Output every entry below word for word, without its pictures.
++++++++
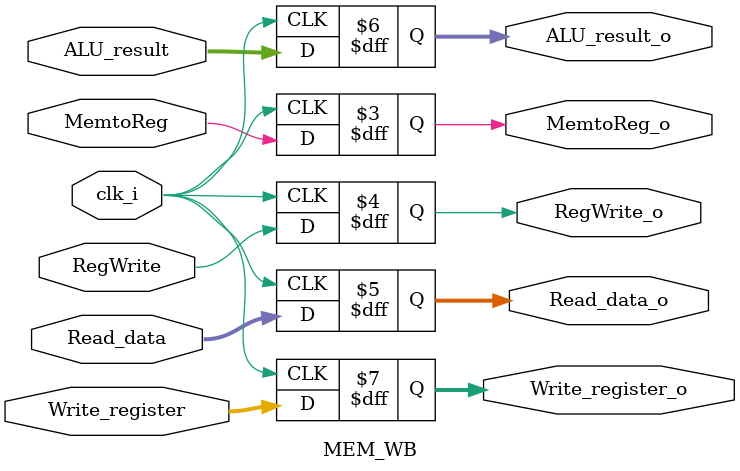
<source format=v>
module MEM_WB(
	input clk_i,
	// MEM (Memory Stage)
	input MemtoReg,
	input RegWrite,
	//
	input [31:0] Read_data,
	input [31:0] ALU_result,
	input [4:0] Write_register,
	// MEM (Memory Stage)
	output reg MemtoReg_o,
	output reg RegWrite_o,
	//
	output reg [31:0] Read_data_o, //MUX32_data
	output reg [31:0] ALU_result_o, //MUX32_addr
	output reg [4:0] Write_register_o
);
initial begin
#1
	MemtoReg_o <= 0;
	RegWrite_o <= 0;
	Read_data_o <= 0;
	ALU_result_o <= 0;
	Write_register_o <= 0;
end
always @(posedge clk_i) begin
	MemtoReg_o <= MemtoReg;
	RegWrite_o <= RegWrite;
	Read_data_o <= Read_data;
	ALU_result_o <= ALU_result;
	Write_register_o <= Write_register;
end
endmodule
</source>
++++++++
(Result of the task):
<source format=v>
module MEM_WB(
	input clk_i,
	// MEM (Memory Stage)
	input MemtoReg,
	input RegWrite,
	//
	input [31:0] Read_data,
	input [31:0] ALU_result,
	input [4:0] Write_register,
	// MEM (Memory Stage)
	output reg MemtoReg_o,
	output reg RegWrite_o,
	//
	output reg [31:0] Read_data_o, //MUX32_data
	output reg [31:0] ALU_result_o, //MUX32_addr
	output reg [4:0] Write_register_o
);
initial begin
#1
	MemtoReg_o <= 0;
	RegWrite_o <= 0;
	Read_data_o <= 0;
	ALU_result_o <= 0;
	Write_register_o <= 0;
end
always @(posedge clk_i) begin
	MemtoReg_o <= MemtoReg;
	RegWrite_o <= RegWrite;
	Read_data_o <= Read_data;
	ALU_result_o <= ALU_result;
	Write_register_o <= Write_register;
end
endmodule
</source>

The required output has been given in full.